We're also privileged to be closer to understanding the systems and solutions. That makes it easier for us to view the massive amount of issues with the ecosystem as not the core of the cryptocurrency "craze".
Now imagine you're not a techie, that has no idea what's what? The propaganda concept of "rotten herring", that mars the whole, will take effect on the whole cryptocurrency concept.
For laypeople cryptocurrency is as much a mystery with it's own gatekeepers, as fiat money systems. Engineers becoming the gatekeepers, are definitely more open an excited about it... but to others swapping a banker to an anonymous engineer is not much of an upgrade.
So many gatekeepers have failed in providing essential protections that old gatekeepers still provide.
Crypto made fraud and mismanagement obvious and grandiose, even though the exact same happens with traditional financial system.
Technology can't catch on just because "there are some great projects"
By association. What do you think FTX is associated with? (It wasn't associated with traditional banking...)
By volume traditional banking had more fraud and mismanagement, but it hasn't had literally years of massive headlines. (See "rotten herring") And in the end it doesn't build any confidence, because all of our money is literally based in trust. Even the value of gold is plain trust in it's value(see Mansa Musa's gold devaluation "pre fiat currency").
I don't remember a single year, without some massive cryptocurrency related headline... Even SVB and CreditSuisse failures were managed out better, than FTX.
We can all agree that the current traditional and digital finance systems are broken but I don't see any solutions being provided as an alternative.

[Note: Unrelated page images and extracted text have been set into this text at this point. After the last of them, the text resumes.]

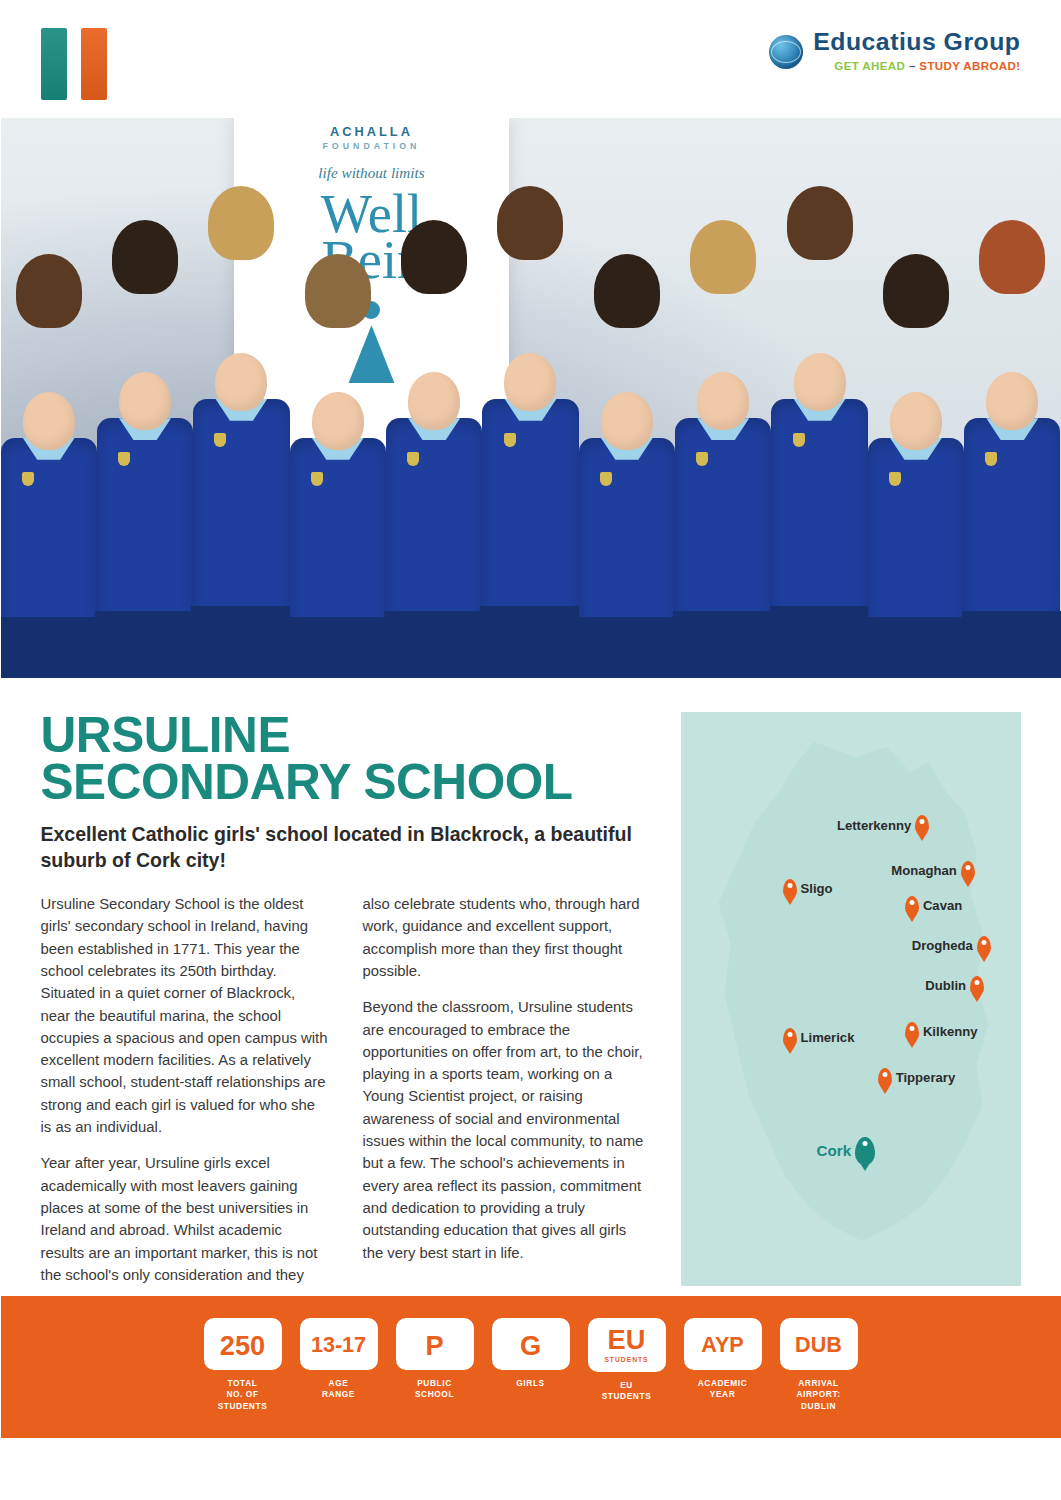Educatius Group
GET AHEAD – STUDY ABROAD!
ACHALLA FOUNDATION
life without limits
Well
Being
Ursuline
Secondary School
Excellent Catholic girls' school located in Blackrock, a beautiful suburb of Cork city!
Ursuline Secondary School is the oldest girls' secondary school in Ireland, having been established in 1771. This year the school celebrates its 250th birthday. Situated in a quiet corner of Blackrock, near the beautiful marina, the school occupies a spacious and open campus with excellent modern facilities. As a relatively small school, student-staff relationships are strong and each girl is valued for who she is as an individual.
Year after year, Ursuline girls excel academically with most leavers gaining places at some of the best universities in Ireland and abroad. Whilst academic results are an important marker, this is not the school's only consideration and they also celebrate students who, through hard work, guidance and excellent support, accomplish more than they first thought possible.
Beyond the classroom, Ursuline students are encouraged to embrace the opportunities on offer from art, to the choir, playing in a sports team, working on a Young Scientist project, or raising awareness of social and environmental issues within the local community, to name but a few. The school's achievements in every area reflect its passion, commitment and dedication to providing a truly outstanding education that gives all girls the very best start in life.
Letterkenny
Monaghan
Sligo
Cavan
Drogheda
Dublin
Kilkenny
Limerick
Tipperary
Cork
250
Total
No. of
Students
13-17
Age
Range
P
Public
School
G
Girls
EU
STUDENTS
EU
Students
AYP
Academic
Year
DUB
Arrival
Airport:
Dublin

In every industry which involves innovation, there will be speculation and definitely people who like to profit off that which results in ponzi schemes but in the end, there are some genuinely hard working people who truly believe in the mission they signed up for 10 years ago and still continue to work. I would suggest you to take a look around and dig deeper into some of the blockchain projects and you will understand how much blood, sweat and bits have been poured into this.